Today’s energy-based devices can reduce fat, tighten skin, tone muscles, and more—and each shiny new device comes with all sorts of bells and whistles. It’s no wonder you are thinking of taking the plunge. Before you sign that dotted line, take advice from our marketing experts on how to do it right.

Try Before You Buy

Wendy Lewis

Purchasing a piece of capital equipment for your practice requires extensive research in this competitive market. Many practices have had to close their doors because they took on too many lasers and light-based devices (or the wrong ones) and didn’t market them effectively. A $200,000 laser can become an expensive coat hanger if you aren’t prepared to launch it with a well thought-out plan.

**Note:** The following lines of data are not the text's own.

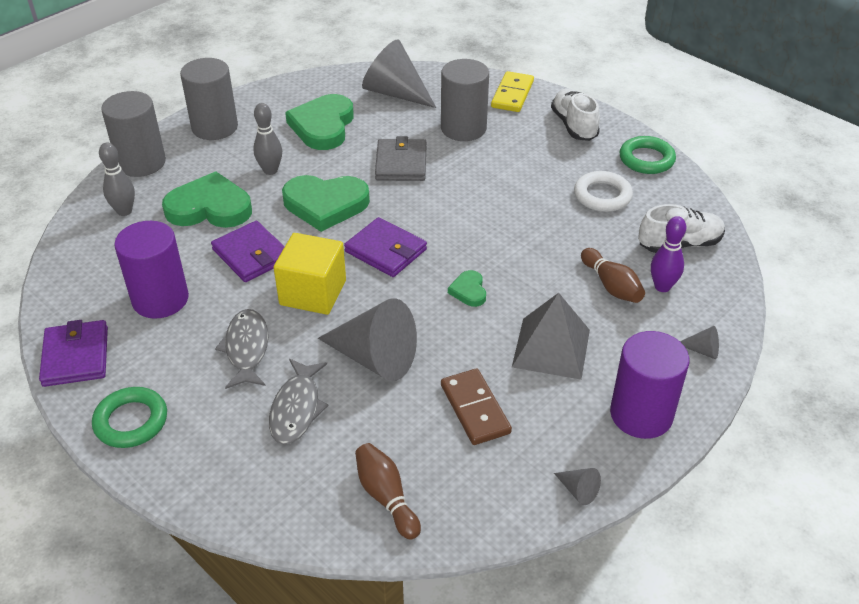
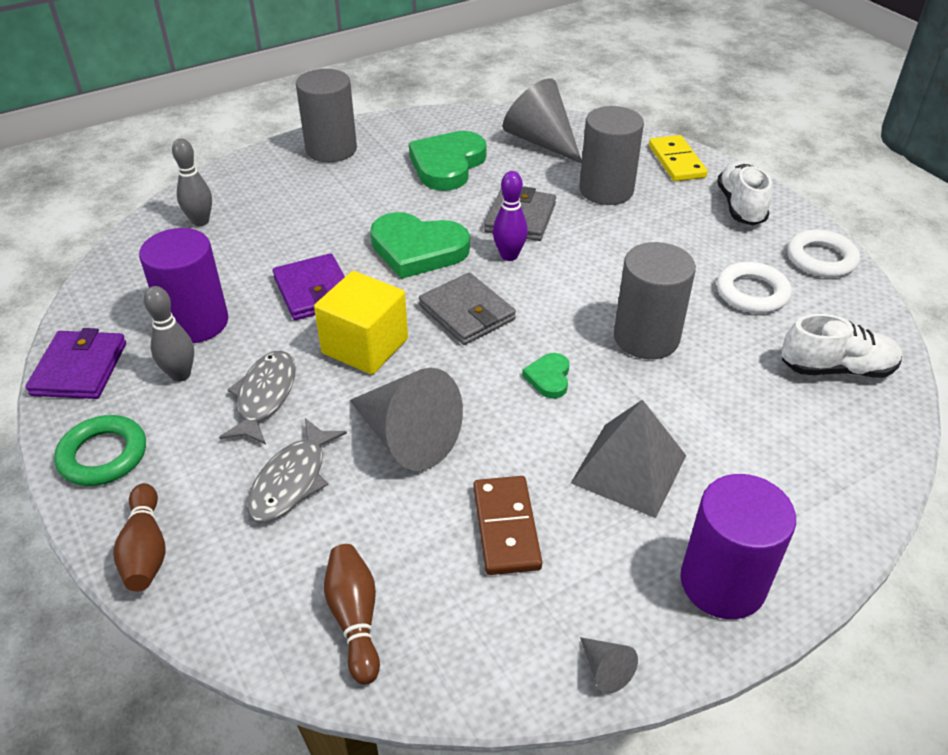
camera: 15 degrees right, 0 degrees up
(141, 163) = (240, 174): grey cylinder -> grey cylinder (646, 338)
(209, 207) = (290, 232): green heart -> none
(270, 170) = (372, 203): grey bowling pin -> grey bowling pin (180, 375)
(385, 250) = (466, 313): purple wallet -> grey wallet
(512, 94) = (676, 161): yellow domino -> yellow domino turned 45 degrees counterclockwise
(611, 286) = (731, 405): brown bowling pin -> brown bowling pin (146, 550)
(646, 159) = (821, 259): green ring -> white ring
(662, 287) = (798, 418): purple bowling pin -> purple bowling pin (509, 255)
(702, 350) = (831, 513): grey cone -> none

The first question to ask is: Why do you need this device? Does it fill an unmet need in your practice? Do you want to upgrade an existing system that may be ineffective or outdated? (In that case, ask for a trade-in to offset the price.) Does it provide a treatment that your patients are asking for and going to your competition for because you don’t have it? For example, if you don’t see patients currently who want their tattoos removed, investing in a high-priced tattoo removal system may not be a wise business decision.

Next, do your homework by going to workshops, reading consumer and physician reviews, and evaluating other brands on the market. Talk to users about how the system has worked out for them. If you’re considering buying a device, try out a treatment, have a staff member try it, or both. If you cringe in pain, your patients will too. If the experience is not pleasant, or there is considerable downtime of a week or more, it could be a deal breaker.

Other key considerations include the service profile of the company you are dealing with, your relationship and confidence in the rep, and the reputation of the company’s technologies in the industry. Try to avoid buying “me too” devices that may be cheaper, but won’t necessarily help differentiate your practice from all your competitors. Aesthetic patients are savvy and know to ask for brands they are familiar with.

Before you sign a contract, consider how many treatments you have to do to break even and whether that number is realistic for your current practice and patient base.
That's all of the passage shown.